HuffPost rebrands for a mobile-focused future

The AOL-owned news outlet, which has seen its mobile audience quadruple in four years, is focusing on the front page and more video.
huffPostCanada

As part of the biggest facelift in its 12-year history, the AOL-owned Huffington Post is now known officially as HuffPost across all platforms. The site has also refreshed its logo and overall look.

The site’s new logo boasts a more bold-formatted and italicized font (contrasted with the previous thinner, straight serif font) and a more turquoise-tinged version of HuffPost’s classic green.

HuffPost had already been the name of the site online and on mobile, but it’s now being rolled out officially across the entire brand, according to an AOL spokesperson. The name was chosen because it reflects the history of the site, and also because it’s how the brand is referred to by readers globally.

The new look comes at a time when the site is looking to embrace its increasingly mobile audience, said editor-in-chief Lydia Polgreen. She told MiC HuffPost’s biggest growth area globally has been mobile, with audience numbers growing by four times in the past four years, according comScore data.
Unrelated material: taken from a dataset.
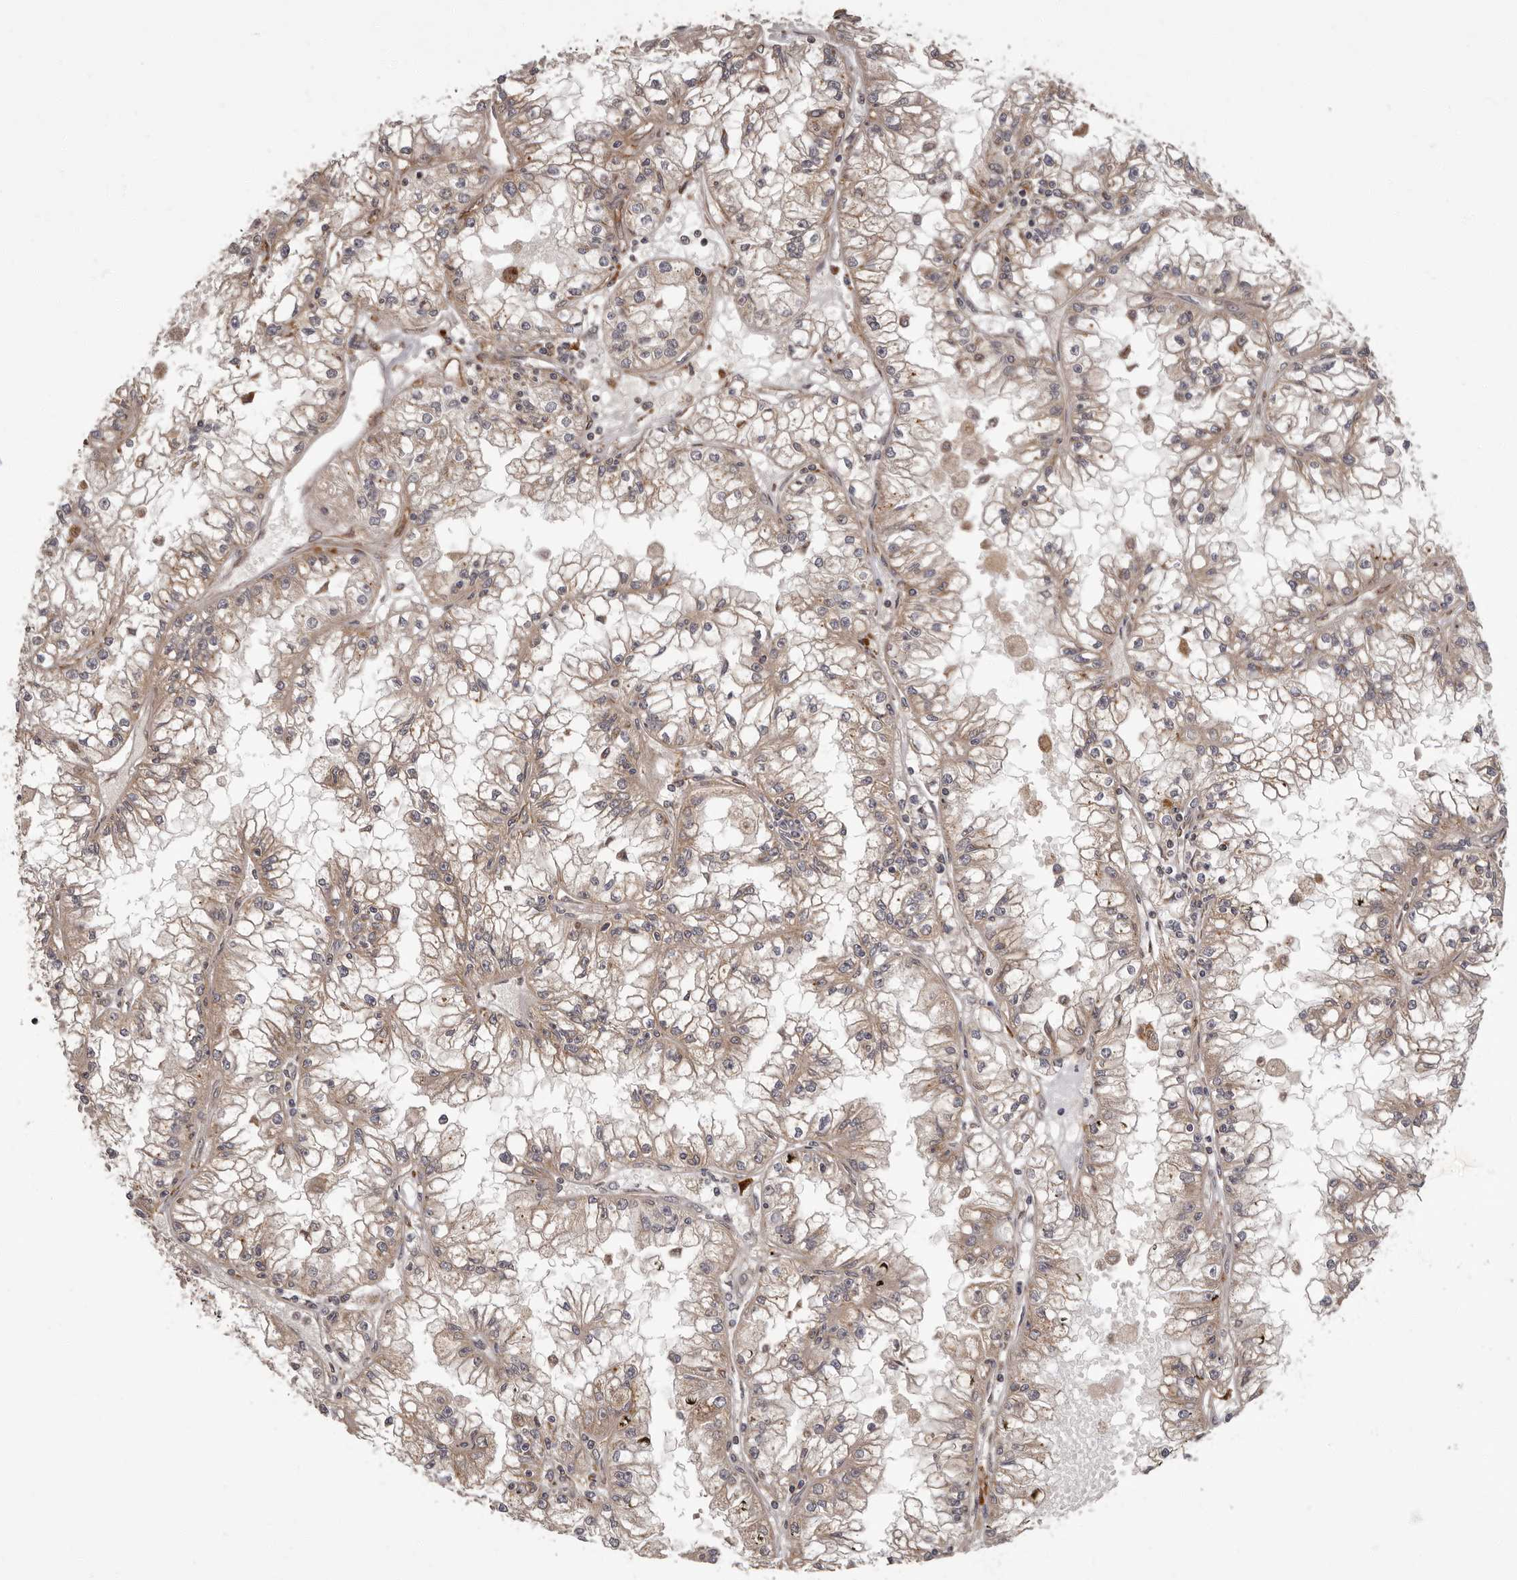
{"staining": {"intensity": "weak", "quantity": ">75%", "location": "cytoplasmic/membranous"}, "tissue": "renal cancer", "cell_type": "Tumor cells", "image_type": "cancer", "snomed": [{"axis": "morphology", "description": "Adenocarcinoma, NOS"}, {"axis": "topography", "description": "Kidney"}], "caption": "Approximately >75% of tumor cells in human renal cancer (adenocarcinoma) show weak cytoplasmic/membranous protein staining as visualized by brown immunohistochemical staining.", "gene": "ADCY2", "patient": {"sex": "male", "age": 56}}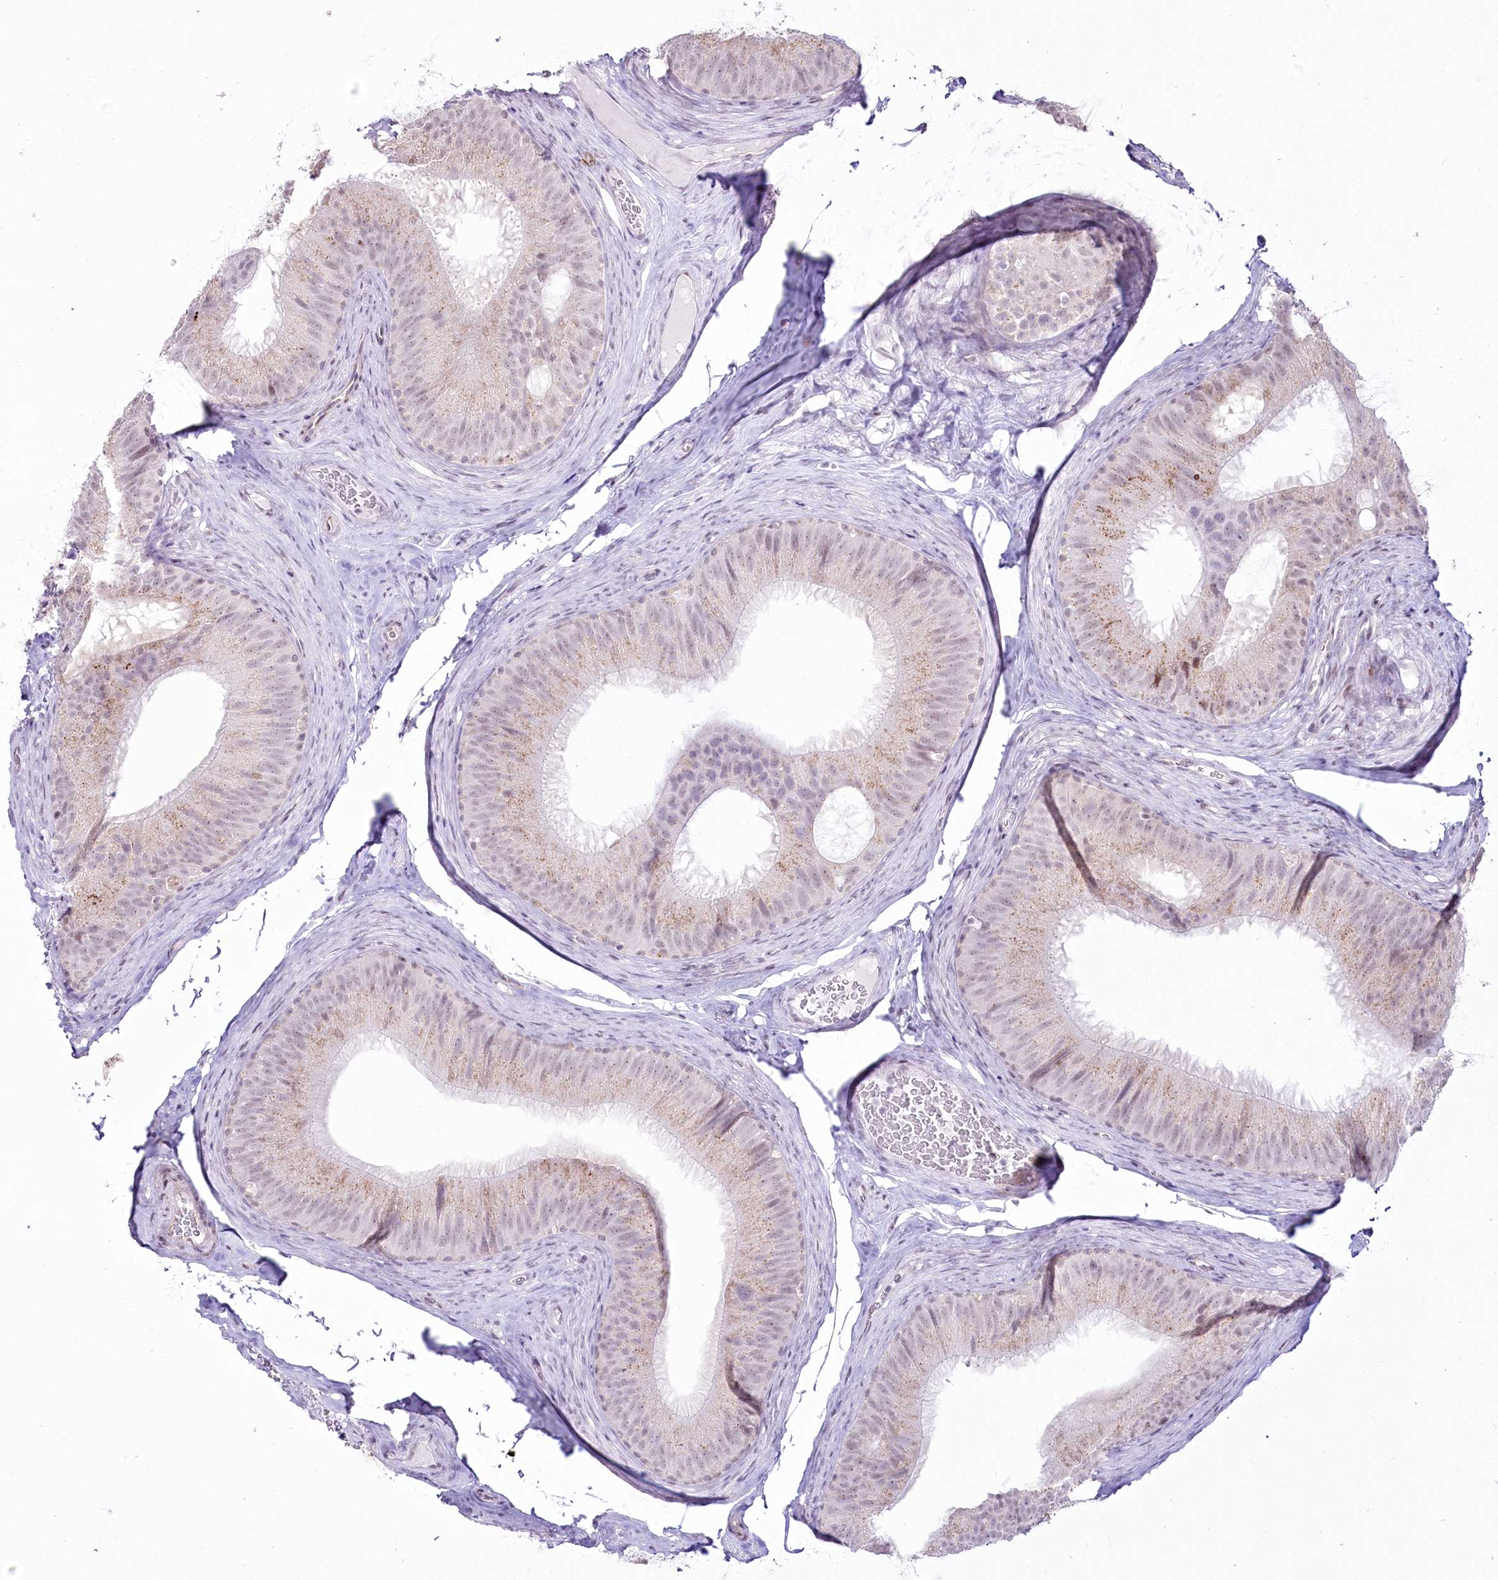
{"staining": {"intensity": "weak", "quantity": "<25%", "location": "cytoplasmic/membranous,nuclear"}, "tissue": "epididymis", "cell_type": "Glandular cells", "image_type": "normal", "snomed": [{"axis": "morphology", "description": "Normal tissue, NOS"}, {"axis": "topography", "description": "Epididymis"}], "caption": "Immunohistochemical staining of unremarkable epididymis shows no significant expression in glandular cells.", "gene": "YBX3", "patient": {"sex": "male", "age": 34}}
The refreshed HuffPost will now include a more prominent video player on the front page (which will include opportunities for video advertising). The site will also introduce a new in-content revealable ad format, which shows ads as readers scroll down the page, as well as additional native content opportunities.

Polgreen said the new logo is meant to have more of a tabloid newspaper feel. “Not in the sense of The National Enquirer, but the working-class newspaper that people pick up for a nickel as they get onto the subway.”

In a letter to readers, Polgreen, who moved to HuffPost this year after almost 15 years with The New York Times, said the site’s editorial team will be expanding the amount of original journalism it does, as well as asking more diverse voices to join its network of contributors. In the letter, she said the changes are aimed at creating a news site that writes for people who feel left out of political, social and economic power arrangements, rather than about them.

Polgreen told MiC that as time goes on, the team will further experiment with new social platforms (such as Snapchat, for which it creates content on the Discover platform). However, she said that because the publication was “born in the pre-social era,” the brand still boasts a large audience that comes directly to the platform.. It intends to keep it this way.

“A consumer that’s on your platform is inherently more valuable than a consumer on someone else’s platform,” Polgreen said.

HuffPost Canada launched in May 2011, making it the first international outpost for the site at the time (it now operates in 17 markets and 10 different languages). The site gets nine million unique visitors a month, according to the latest numbers from AOL Canada (200 million globally).